**SOURCE MATERIAL**
>>>

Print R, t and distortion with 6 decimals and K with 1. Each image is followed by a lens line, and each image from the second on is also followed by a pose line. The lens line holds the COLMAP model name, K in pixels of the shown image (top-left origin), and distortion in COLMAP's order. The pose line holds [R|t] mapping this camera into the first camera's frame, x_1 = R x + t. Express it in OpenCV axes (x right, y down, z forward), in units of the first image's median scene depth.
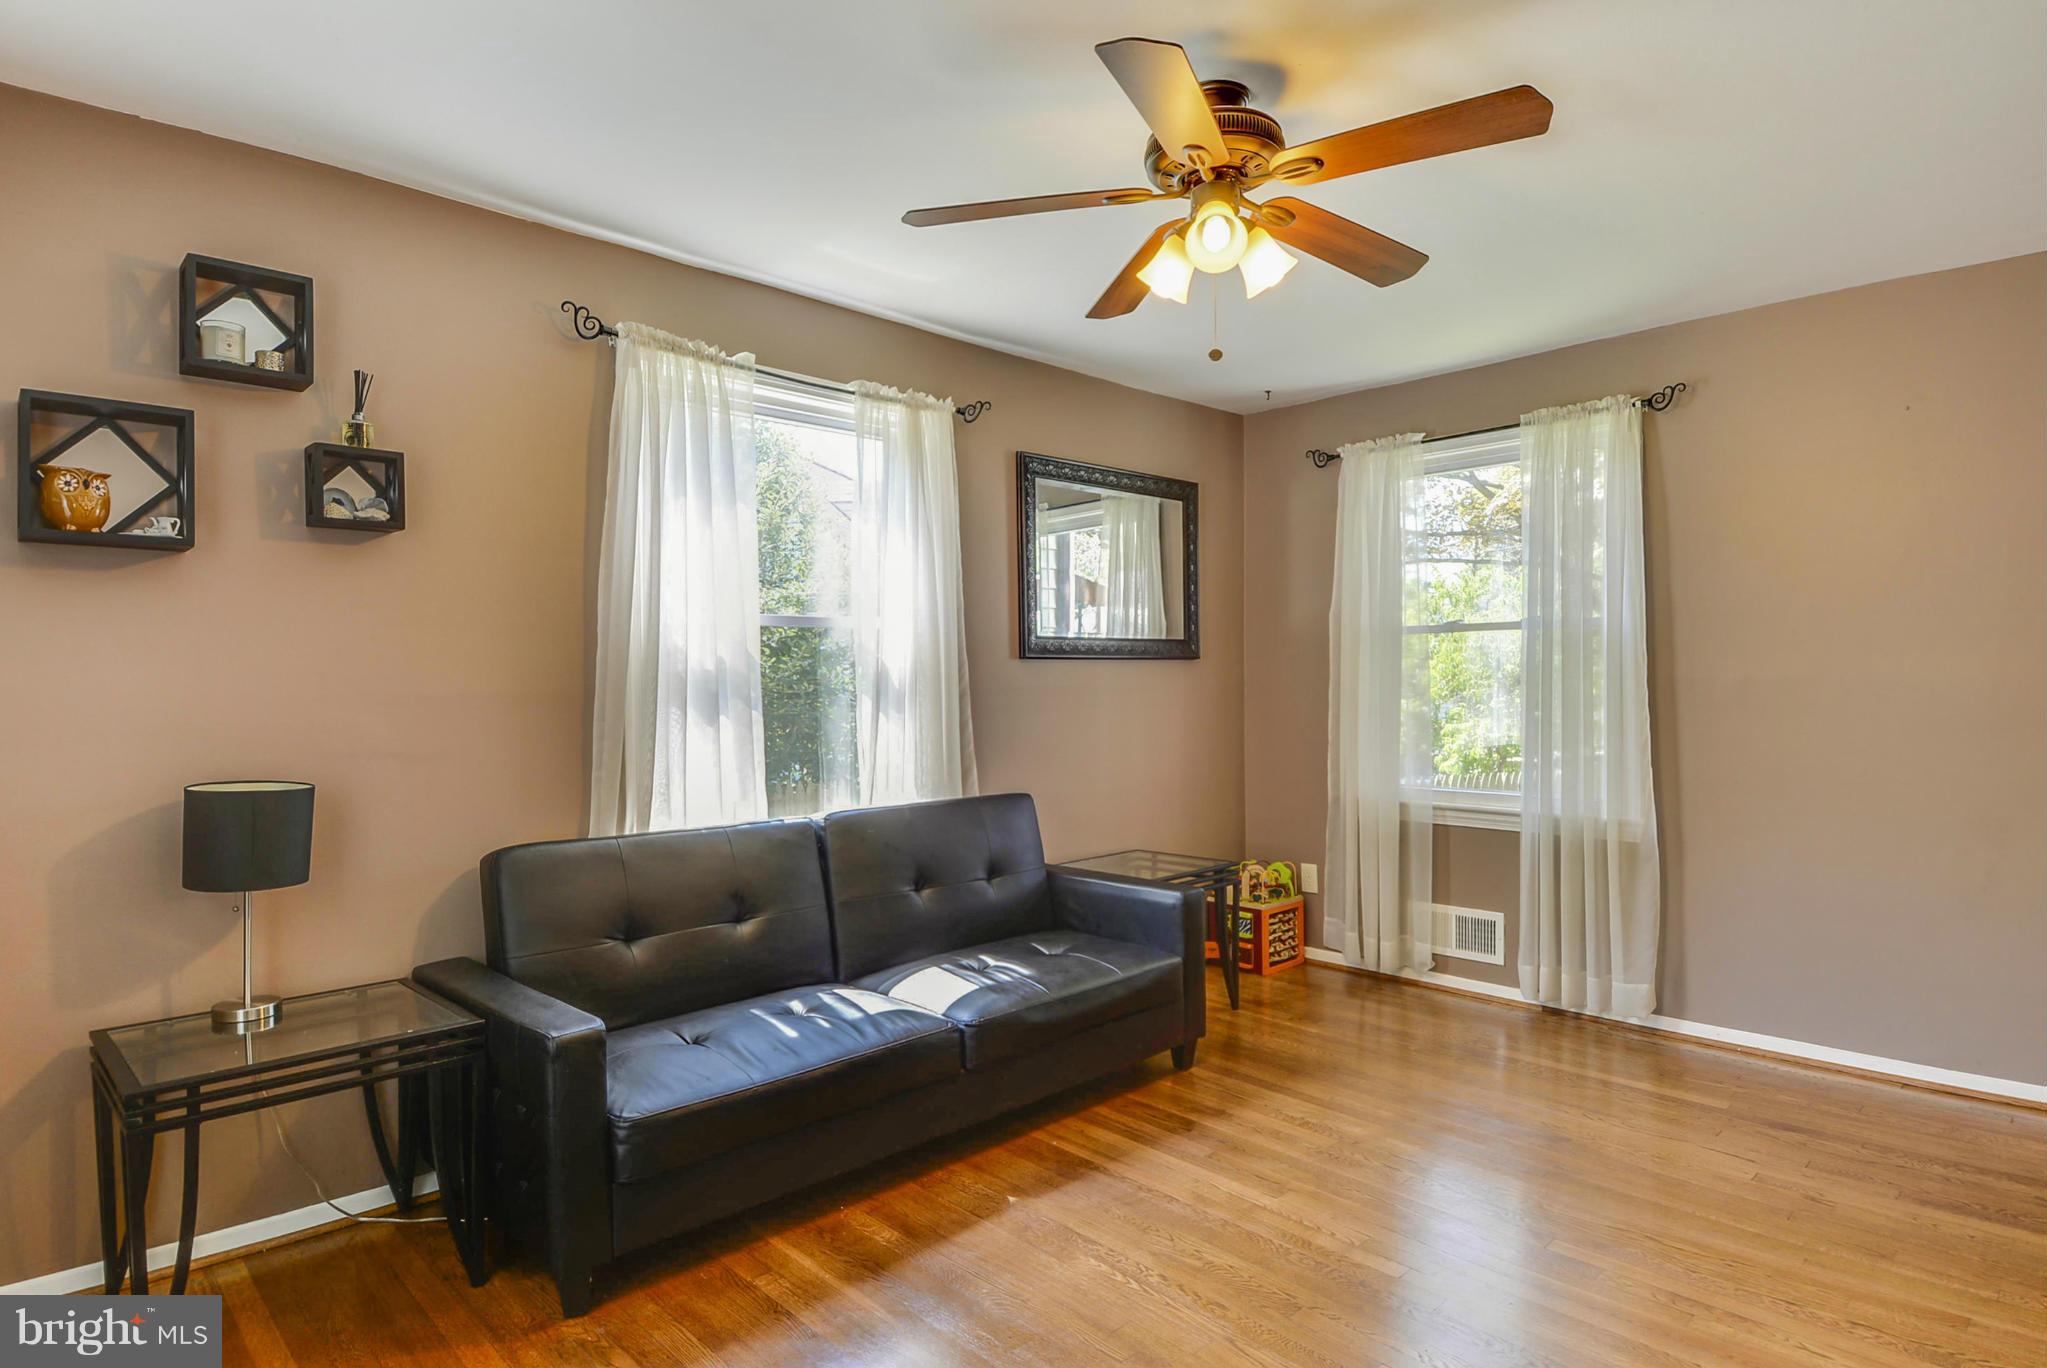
lens RADIAL K [[1108.6, 0, 1024.5], [0, 1108.6, 691.6], [0, 0, 1]] dist [-0.002717, -0.000818]
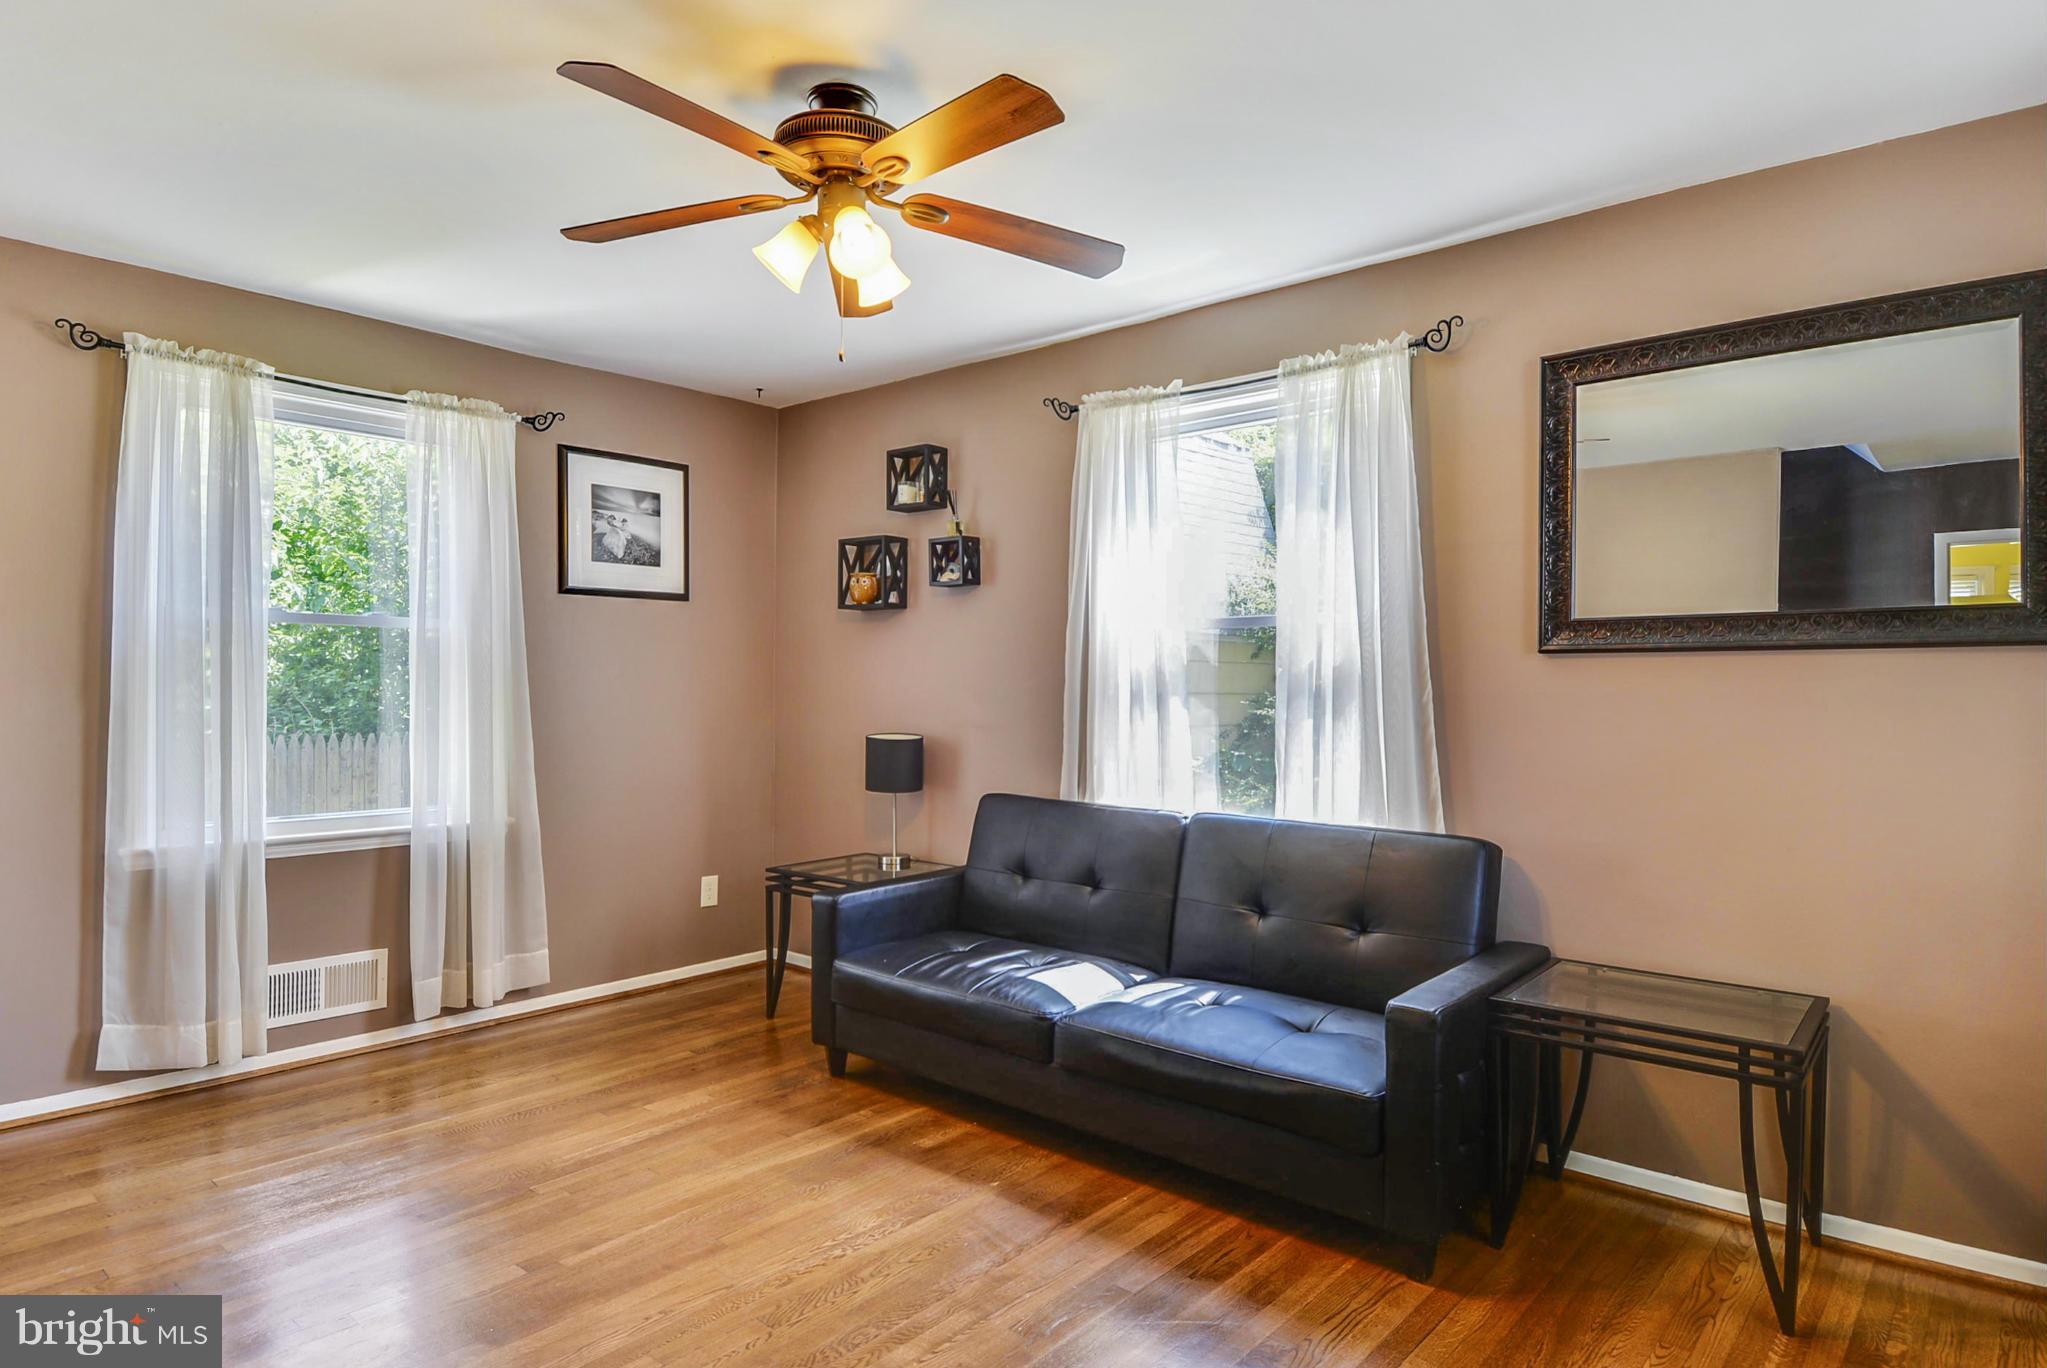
lens RADIAL K [[1108.6, 0, 1018.2], [0, 1108.6, 686.3], [0, 0, 1]] dist [-0.002717, -0.000818]
pose [[0.094334, 0.009175, -0.995498, 0.793090], [-0.012106, 0.999894, 0.008068, -0.011365], [0.995467, 0.011290, 0.094435, 0.720025]]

<<<

**BRIEF**
Leave out the pictures, and write out all the remaining data above exactly.

**ANSWER BOX**
Print R, t and distortion with 6 decimals and K with 1. Each image is followed by a lens line, and each image from the second on is also followed by a pose line. The lens line holds the COLMAP model name, K in pixels of the shown image (top-left origin), and distortion in COLMAP's order. The pose line holds [R|t] mapping this camera into the first camera's frame, x_1 = R x + t. Express it in OpenCV axes (x right, y down, z forward), in units of the first image's median scene depth.
lens RADIAL K [[1108.6, 0, 1024.5], [0, 1108.6, 691.6], [0, 0, 1]] dist [-0.002717, -0.000818]
lens RADIAL K [[1108.6, 0, 1018.2], [0, 1108.6, 686.3], [0, 0, 1]] dist [-0.002717, -0.000818]
pose [[0.094334, 0.009175, -0.995498, 0.793090], [-0.012106, 0.999894, 0.008068, -0.011365], [0.995467, 0.011290, 0.094435, 0.720025]]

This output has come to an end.